Tìm x: ( x - 1 ) . ( x - 4 ) ≥ 0

To solve the inequality (x-1)(x-4) >= 0, we need to find the values of x that make the expression greater than or equal to zero.

First, let's find the critical points by setting the expression equal to zero:
(x-1)(x-4) = 0
x-1 = 0 or x-4 = 0
x = 1 or x = 4

Now, we can create a number line and test the intervals between the critical points and beyond:

Interval 1: (-∞, 1)
Choose a test point, such as x = 0:
(0-1)(0-4) = (-1)(-4) = 4 > 0
Since the expression is positive in this interval, it satisfies the inequality.

Interval 2: (1, 4)
Choose a test point, such as x = 2:
(2-1)(2-4) = (1)(-2) = -2 < 0
Since the expression is negative in this interval, it does not satisfy the inequality.

Interval 3: (4, ∞)
Choose a test point, such as x = 5:
(5-1)(5-4) = (4)(1) = 4 > 0
Since the expression is positive in this interval, it satisfies the inequality.

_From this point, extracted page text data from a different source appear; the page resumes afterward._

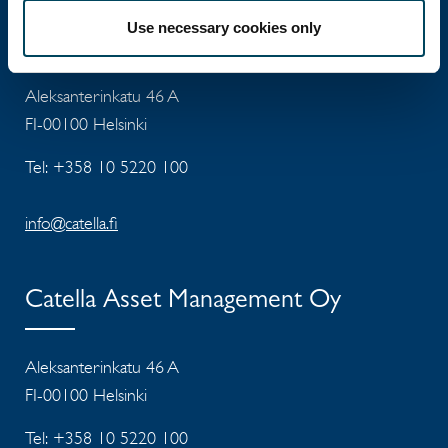
Catella Property Oy
Use necessary cookies only
Aleksanterinkatu 46 A
FI-00100 Helsinki
Tel: +358 10 5220 100
info@catella.fi
Catella Asset Management Oy
Aleksanterinkatu 46 A
FI-00100 Helsinki
Tel: +358 10 5220 100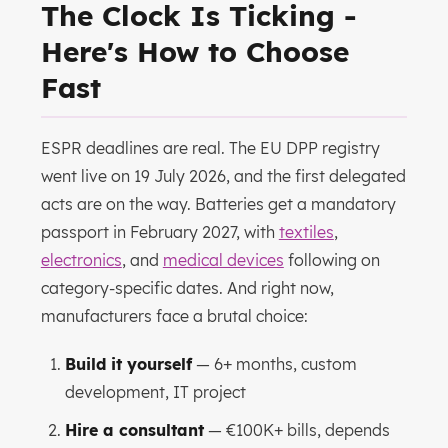
The Clock Is Ticking -
Here's How to Choose
Fast
ESPR deadlines are real. The EU DPP registry
went live on 19 July 2026, and the first delegated
acts are on the way. Batteries get a mandatory
passport in February 2027, with
textiles
,
electronics
, and
medical devices
following on
category-specific dates. And right now,
manufacturers face a brutal choice:
Build it yourself
— 6+ months, custom
development, IT project
Hire a consultant
— €100K+ bills, depends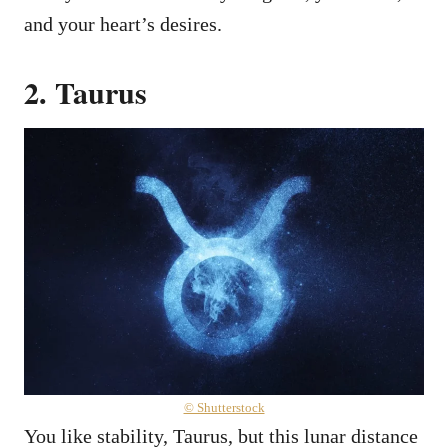
and your heart’s desires.
2. Taurus
© Shutterstock
You like stability, Taurus, but this lunar distance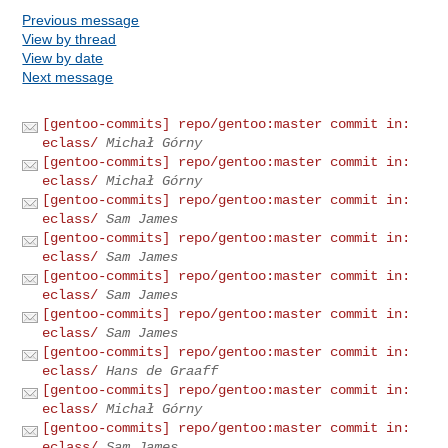
Previous message
View by thread
View by date
Next message
[gentoo-commits] repo/gentoo:master commit in:
eclass/
Michał Górny
[gentoo-commits] repo/gentoo:master commit in:
eclass/
Michał Górny
[gentoo-commits] repo/gentoo:master commit in:
eclass/
Sam James
[gentoo-commits] repo/gentoo:master commit in:
eclass/
Sam James
[gentoo-commits] repo/gentoo:master commit in:
eclass/
Sam James
[gentoo-commits] repo/gentoo:master commit in:
eclass/
Sam James
[gentoo-commits] repo/gentoo:master commit in:
eclass/
Hans de Graaff
[gentoo-commits] repo/gentoo:master commit in:
eclass/
Michał Górny
[gentoo-commits] repo/gentoo:master commit in:
eclass/
Sam James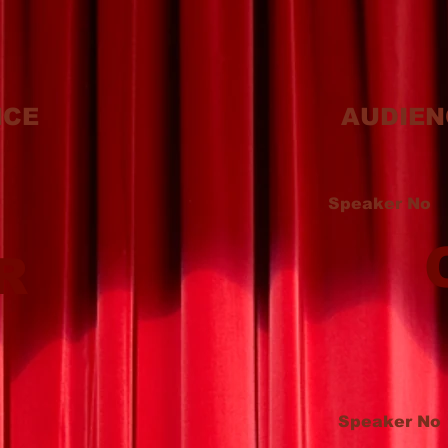
ICE
AUDIEN
Speaker No
R
Speaker No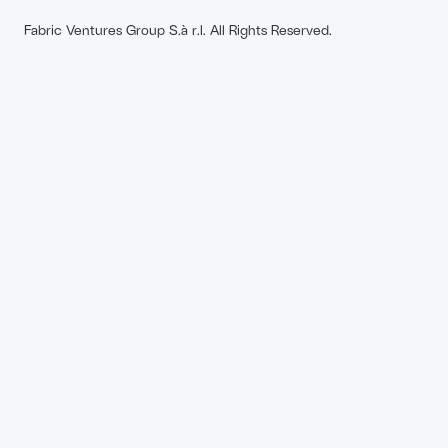
Fabric Ventures Group S.à r.l. All Rights Reserved.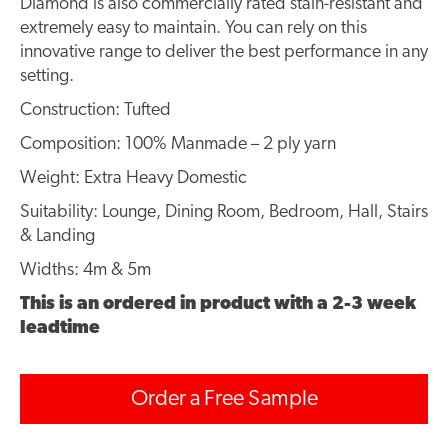
Diamond is also commercially rated stain-resistant and
extremely easy to maintain. You can rely on this
innovative range to deliver the best performance in any
setting.
Construction: Tufted
Composition: 100% Manmade – 2 ply yarn
Weight: Extra Heavy Domestic
Suitability: Lounge, Dining Room, Bedroom, Hall, Stairs
& Landing
Widths: 4m & 5m
This is an ordered in product with a 2-3 week
leadtime
Order a Free Sample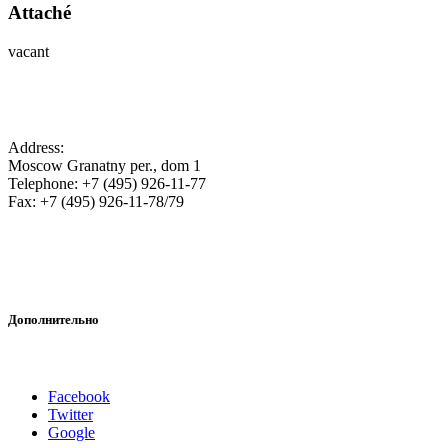
Attaché
vacant
SA Embassy in the Russian Federation
Address:
Moscow Granatny per., dom 1
Telephone: +7 (495) 926-11-77
Fax: +7 (495) 926-11-78/79
Дополнительно
Наши аккаунты в соцсетях
Facebook
Twitter
Google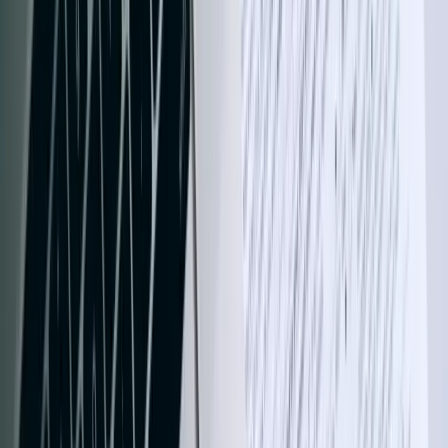
We've built QuickBooks integrations for manufacturing operations
tracking 40,000+ inventory SKUs, energy service companies
managing equipment across 12 states, and agricultural businesses
processing seasonal contracts with variable pricing structures. One
Fargo-based distribution company reduced invoice processing time
from 4 hours daily to 12 minutes after we implemented bi-directional
sync between their warehouse management system and QuickBooks
Enterprise. The integration handled 850+ daily transactions
automatically, flagging exceptions for review rather than blocking
the entire process.
North Dakota businesses face unique challenges that generic
integration tools can't address: seasonal revenue fluctuations in
agriculture requiring flexible period closures, multi-entity accounting
for energy operations spanning multiple states, and sales tax
complexity across tribal lands and municipal jurisdictions. Our
custom integrations respect these nuances, building business logic
that understands when to split transactions, how to handle deferred
revenue for annual crop contracts, and which tax codes apply to
specific transaction types based on location and product category.
The difference between off-the-shelf connectors and custom
integration development appears most clearly in error handling and
data validation. When a connector encounters mismatched customer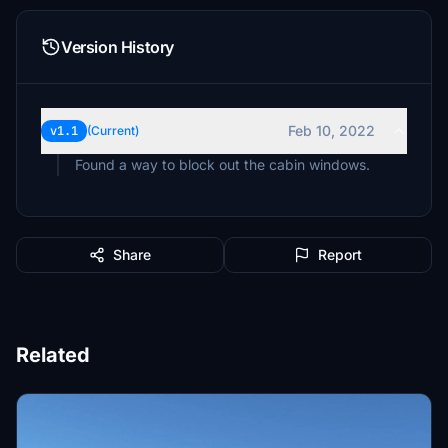
Version History
Feb 10, 2022
v1.1
(Current)
Found a way to block out the cabin windows.
Share
Report
Related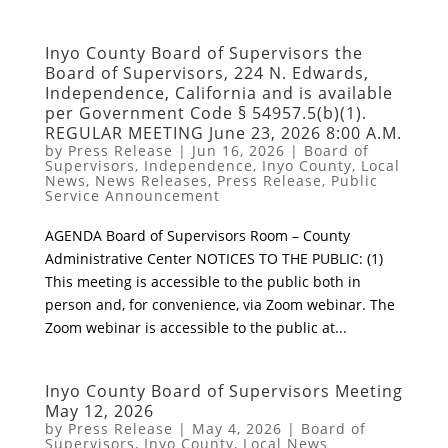
Inyo County Board of Supervisors the
Board of Supervisors, 224 N. Edwards,
Independence, California and is available
per Government Code § 54957.5(b)(1).
REGULAR MEETING June 23, 2026 8:00 A.M.
by
Press Release
|
Jun 16, 2026
|
Board of
Supervisors
,
Independence
,
Inyo County
,
Local
News
,
News Releases
,
Press Release
,
Public
Service Announcement
AGENDA Board of Supervisors Room – County
Administrative Center NOTICES TO THE PUBLIC: (1)
This meeting is accessible to the public both in
person and, for convenience, via Zoom webinar. The
Zoom webinar is accessible to the public at...
Inyo County Board of Supervisors Meeting
May 12, 2026
by
Press Release
|
May 4, 2026
|
Board of
Supervisors
,
Inyo County
,
Local News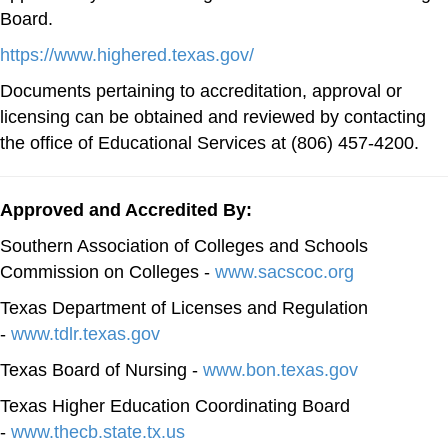
Board.
https://www.highered.texas.gov/
Documents pertaining to accreditation, approval or
licensing can be obtained and reviewed by contacting
the office of Educational Services at (806) 457-4200.
Approved and Accredited By:
Southern Association of Colleges and Schools
Commission on Colleges -
www.sacscoc.org
Texas Department of Licenses and Regulation
-
www.tdlr.texas.gov
Texas Board of Nursing -
www.bon.texas.gov
Texas Higher Education Coordinating Board
-
www.thecb.state.tx.us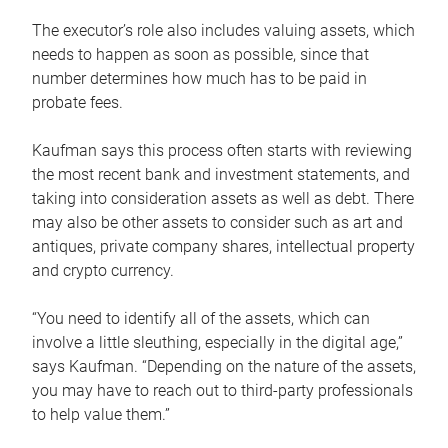
The executor’s role also includes valuing assets, which
needs to happen as soon as possible, since that
number determines how much has to be paid in
probate fees.
Kaufman says this process often starts with reviewing
the most recent bank and investment statements, and
taking into consideration assets as well as debt. There
may also be other assets to consider such as art and
antiques, private company shares, intellectual property
and crypto currency.
“You need to identify all of the assets, which can
involve a little sleuthing, especially in the digital age,”
says Kaufman. “Depending on the nature of the assets,
you may have to reach out to third-party professionals
to help value them.”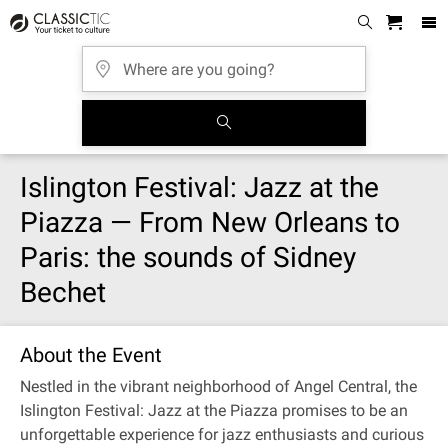
Islington Festival: Jazz at the
Piazza — From New Orleans to
Paris: the sounds of Sidney
Bechet
About the Event
Nestled in the vibrant neighborhood of Angel Central, the
Islington Festival: Jazz at the Piazza promises to be an
unforgettable experience for jazz enthusiasts and curious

Therefore, the solution to (x-1)(x-4) >= 0 is x ∈ (-∞, 1] ∪ [4, ∞).

Now, let's solve the inequality (8-x)(2-x) <= 0:

First, let's find the critical points by setting the expression equal to zero:
(8-x)(2-x) = 0
8-x = 0 or 2-x = 0
x = 8 or x = 2

Now, we can create a number line and test the intervals between the critical points and beyond:

Interval 1: (-∞, 2)
Choose a test point, such as x = 0:
(8-0)(2-0) = (8)(2) = 16 > 0
Since the expression is positive in this interval, it does not satisfy the inequality.

Interval 2: (2, 8)
Choose a test point, such as x = 5:
(8-5)(2-5) = (3)(-3) = -9 < 0
Since the expression is negative in this interval, it satisfies the inequality.

Interval 3: (8, ∞)
Choose a test point, such as x = 9:
(8-9)(2-9) = (-1)(-7) = 7 > 0
Since the expression is positive in this interval, it does not satisfy the inequality.

Therefore, the solution to (8-x)(2-x) <= 0 is x ∈ (2, 8].